##### Teks bacaan

Supriyono meyakini keberhasilan pemerintah dalam menjaga lonjakan inflasi di Sumsel tidak lepas dari sejumlah program yang telah dicanangkan. Seperti program Gerakan Sumsel Mandiri Pangan (GSMP) yang meminta keluarga rentan miskin untuk memanfaatkan pekarangan rumahnya untuk menanam sejumlah bahan pangan.
Selain itu, ujar Supriyono, pemprov juga mendorong daerah untuk meningkatkan produktivitas bahan pangan strategis, seperti beras, cabai, dan bawang. Di sisi lain, pihaknya juga terus memantau penyaluran bantuan sosial, termasuk penyaluran dana desa agar benar-benar digunakan untuk mendorong ketersediaan bahan pangan, termasuk pembangunan sarana pendukungnya.

##########
##### Catatan

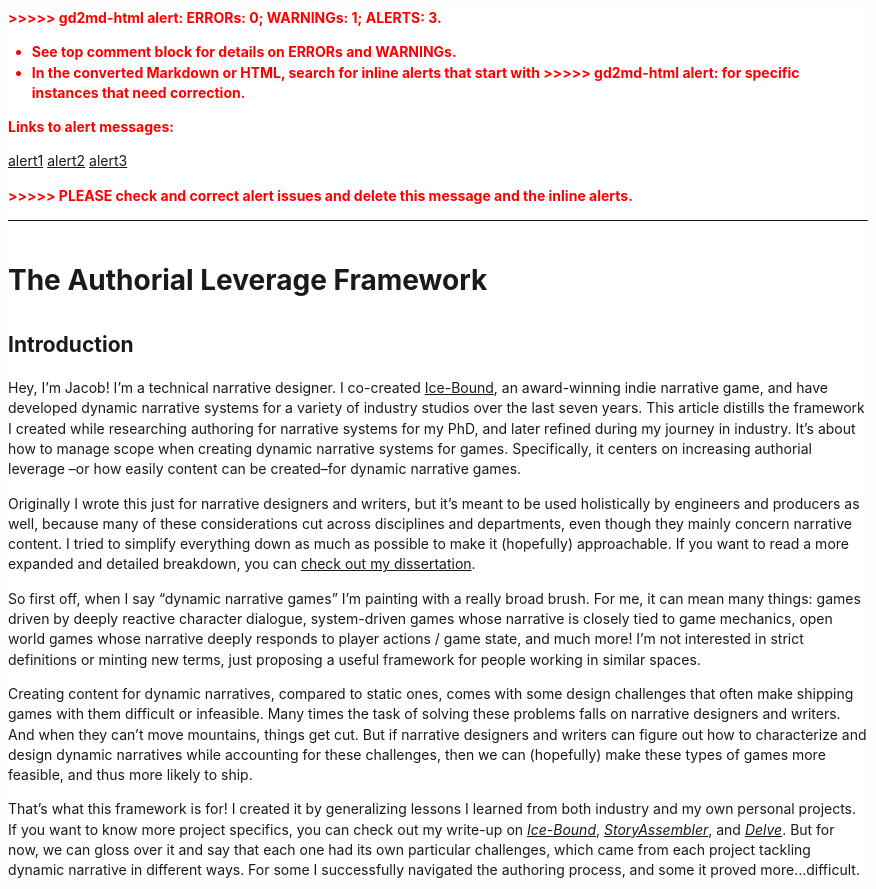 


<p style="color: red; font-weight: bold">>>>>>  gd2md-html alert:  ERRORs: 0; WARNINGs: 1; ALERTS: 3.</p>
<ul style="color: red; font-weight: bold"><li>See top comment block for details on ERRORs and WARNINGs. <li>In the converted Markdown or HTML, search for inline alerts that start with >>>>>  gd2md-html alert:  for specific instances that need correction.</ul>

<p style="color: red; font-weight: bold">Links to alert messages:</p><a href="#gdcalert1">alert1</a>
<a href="#gdcalert2">alert2</a>
<a href="#gdcalert3">alert3</a>

<p style="color: red; font-weight: bold">>>>>> PLEASE check and correct alert issues and delete this message and the inline alerts.<hr></p>



# The Authorial Leverage Framework


## Introduction

Hey, I’m Jacob! I’m a technical narrative designer. I co-created [Ice-Bound](https://www.ice-bound.com/), an award-winning indie narrative game, and have developed dynamic narrative systems for a variety of industry studios over the last seven years. This article distills the framework I created while researching authoring for narrative systems for my PhD, and later refined during my journey in industry. It’s about how to manage scope when creating dynamic narrative systems for games. Specifically, it centers on increasing authorial leverage –or how easily content can be created–for dynamic narrative games.

Originally I wrote this just for narrative designers and writers, but it’s meant to be used holistically by engineers and producers as well, because many of these considerations cut across disciplines and departments, even though they mainly concern narrative content. I tried to simplify everything down as much as possible to make it (hopefully) approachable. If you want to read a more expanded and detailed breakdown, you can [check out my dissertation](https://escholarship.org/uc/item/4dq8w2g9).

So first off, when I say “dynamic narrative games” I’m painting with a really broad brush. For me, it can mean many things: games driven by deeply reactive character dialogue, system-driven games whose narrative is closely tied to game mechanics, open world games whose narrative deeply responds to player actions / game state, and much more! I’m not interested in strict definitions or minting new terms, just proposing a useful framework for people working in similar spaces.

Creating content for dynamic narratives, compared to static ones, comes with some design challenges that often make shipping games with them difficult or infeasible. Many times the task of solving these problems falls on narrative designers and writers. And when they can’t move mountains, things get cut. But if narrative designers and writers can figure out how to characterize and design dynamic narratives while accounting for these challenges, then we can (hopefully) make these types of games more feasible, and thus more likely to ship.

That’s what this framework is for! I created it by generalizing lessons I learned from both industry and my own personal projects. If you want to know more project specifics, you can check out my write-up on _[Ice-Bound](https://escholarship.org/uc/item/4dq8w2g9#page=48)_, _[StoryAssembler](https://escholarship.org/uc/item/4dq8w2g9#page=125)_, and _[Delve](https://escholarship.org/uc/item/4dq8w2g9#page=208)_. But for now, we can gloss over it and say that each one had its own particular challenges, which came from each project tackling dynamic narrative in different ways. For some I successfully navigated the authoring process, and some it proved more…difficult.
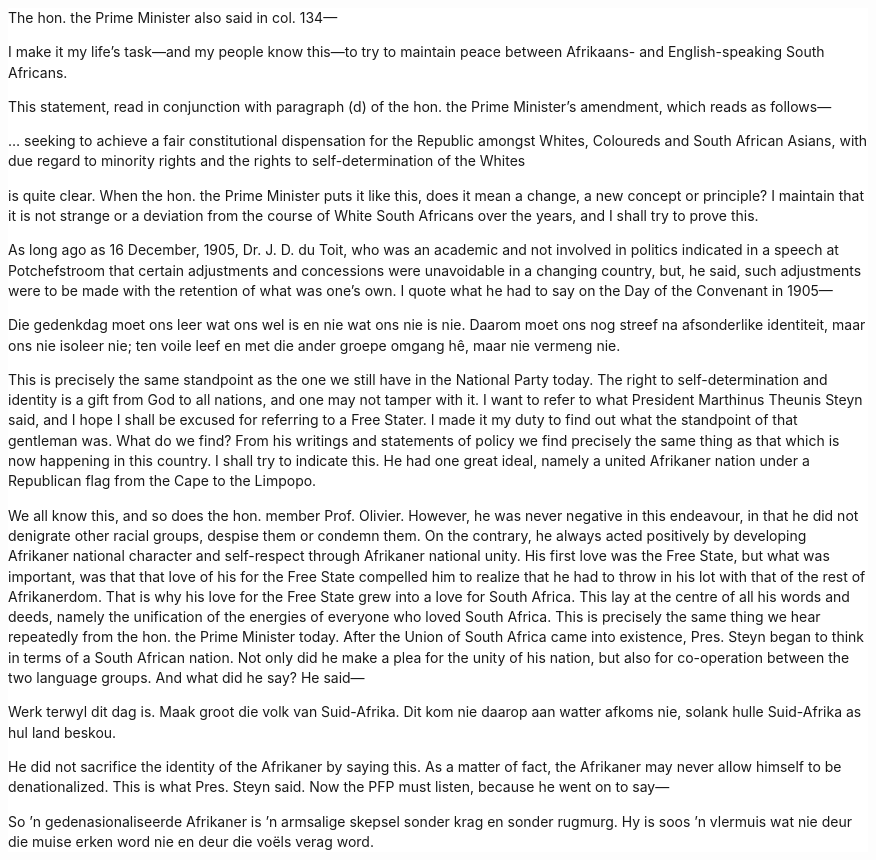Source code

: <p>The hon. the Prime Minister also said in col. 134&#x2014;</p>

<block name="quote">I make it my life&#x2019;s task&#x2014;and my people know this&#x2014;to try to maintain peace between Afrikaans- and English-speaking South Africans.</block>

<p>This statement, read in conjunction with paragraph (d) of the hon. the Prime Minister&#x2019;s amendment, which reads as follows&#x2014;</p>

<block name="quote">&#x2026; seeking to achieve a fair constitutional dispensation for the Republic amongst Whites, Coloureds and South African Asians, with due regard to minority rights and the rights to self-determination of the Whites</block>

<p>is quite clear. When the hon. the Prime Minister puts it like this, does it mean a change, a new concept or principle? I maintain that it is not strange or a deviation from the course of White South Africans over the years, and I shall try to prove this.</p>

<p>As long ago as 16 December, 1905, Dr. J. D. du Toit, who was an academic and not involved in politics indicated in a speech at Potchefstroom that certain adjustments and concessions were unavoidable in a changing country, but, he said, such adjustments were to be made with the retention of what was one&#x2019;s own. I quote what he had to say on the Day of the Convenant in 1905&#x2014;</p>

<block name="quote">Die gedenkdag moet ons leer wat ons wel is en nie wat ons nie is nie. Daarom moet ons nog streef na afsonderlike identiteit, maar ons nie isoleer nie; ten voile leef en met die ander groepe omgang hê, maar nie vermeng nie.</block>

<p>This is precisely the same standpoint as the one we still have in the National Party today. The right to self-determination and identity is a gift from God to all nations, and one may not tamper with it. I want to refer to what President Marthinus Theunis Steyn said, and I hope I shall be excused for referring to a Free Stater. I made it my duty to find out what the standpoint of that gentleman was. What do we find? From his writings and statements of policy we find precisely the same thing as that which is now happening in this country. I shall try to indicate this. He had one great ideal, namely a united Afrikaner nation under a Republican flag from the Cape to the Limpopo.</p>

<p><span class="col_1575-1576" refersTo="page_0812"/>We all know this, and so does the hon. member Prof. Olivier. However, he was never negative in this endeavour, in that he did not denigrate other racial groups, despise them or condemn them. On the contrary, he always acted positively by developing Afrikaner national character and self-respect through Afrikaner national unity. His first love was the Free State, but what was important, was that that love of his for the Free State compelled him to realize that he had to throw in his lot with that of the rest of Afrikanerdom. That is why his love for the Free State grew into a love for South Africa. This lay at the centre of all his words and deeds, namely the unification of the energies of everyone who loved South Africa. This is precisely the same thing we hear repeatedly from the hon. the Prime Minister today. After the Union of South Africa came into existence, Pres. Steyn began to think in terms of a South African nation. Not only did he make a plea for the unity of his nation, but also for co-operation between the two language groups. And what did he say? He said&#x2014;</p>

<block name="quote">Werk terwyl dit dag is. Maak groot die volk van Suid-Afrika. Dit kom nie daarop aan watter afkoms nie, solank hulle Suid-Afrika as hul land beskou.</block>

<p>He did not sacrifice the identity of the Afrikaner by saying this. As a matter of fact, the Afrikaner may never allow himself to be denationalized. This is what Pres. Steyn said. Now the PFP must listen, because he went on to say&#x2014;</p>

<block name="quote">So &#x2019;n gedenasionaliseerde Afrikaner is &#x2019;n armsalige skepsel sonder krag en sonder rugmurg. Hy is soos &#x2019;n vlermuis wat nie deur die muise erken word nie en deur die voëls verag word.</block>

##########

_Berdasarkan informasi_:
1) Menurut teks tentang inflasi di Sumsel, apa yang diminta program Gerakan Sumsel Mandiri Pangan dari keluarga rentan miskin?
2) Ubahlah isi catatan, mulai dari awal catatan sampai baris yang memuat "Originally I wrote", menjadi tabel Markdown dengan kolom No dan Baris, dengan kedua batas ikut disertakan. Lewati baris kosong dan jangan masukkan gambar ke dalam jawaban.

_Daftar jawaban_:
1) Program itu meminta keluarga rentan miskin memanfaatkan pekarangan rumahnya untuk menanam sejumlah bahan pangan.

2)
| No | Baris |
|---|---|
| 1 | <p style="color: red; font-weight: bold">>>>>>  gd2md-html alert:  ERRORs: 0; WARNINGs: 1; ALERTS: 3.</p> |
| 2 | <ul style="color: red; font-weight: bold"><li>See top comment block for details on ERRORs and WARNINGs. <li>In the converted Markdown or HTML, search for inline alerts that start with >>>>>  gd2md-html alert:  for specific instances that need correction.</ul> |
| 3 | <p style="color: red; font-weight: bold">Links to alert messages:</p><a href="#gdcalert1">alert1</a> |
| 4 | <a href="#gdcalert2">alert2</a> |
| 5 | <a href="#gdcalert3">alert3</a> |
| 6 | <p style="color: red; font-weight: bold">>>>>> PLEASE check and correct alert issues and delete this message and the inline alerts.<hr></p> |
| 7 | # The Authorial Leverage Framework |
| 8 | ## Introduction |
| 9 | Hey, I’m Jacob! I’m a technical narrative designer. I co-created [Ice-Bound](https://www.ice-bound.com/), an award-winning indie narrative game, and have developed dynamic narrative systems for a variety of industry studios over the last seven years. This article distills the framework I created while researching authoring for narrative systems for my PhD, and later refined during my journey in industry. It’s about how to manage scope when creating dynamic narrative systems for games. Specifically, it centers on increasing authorial leverage –or how easily content can be created–for dynamic narrative games. |
| 10 | Originally I wrote this just for narrative designers and writers, but it’s meant to be used holistically by engineers and producers as well, because many of these considerations cut across disciplines and departments, even though they mainly concern narrative content. I tried to simplify everything down as much as possible to make it (hopefully) approachable. If you want to read a more expanded and detailed breakdown, you can [check out my dissertation](https://escholarship.org/uc/item/4dq8w2g9). |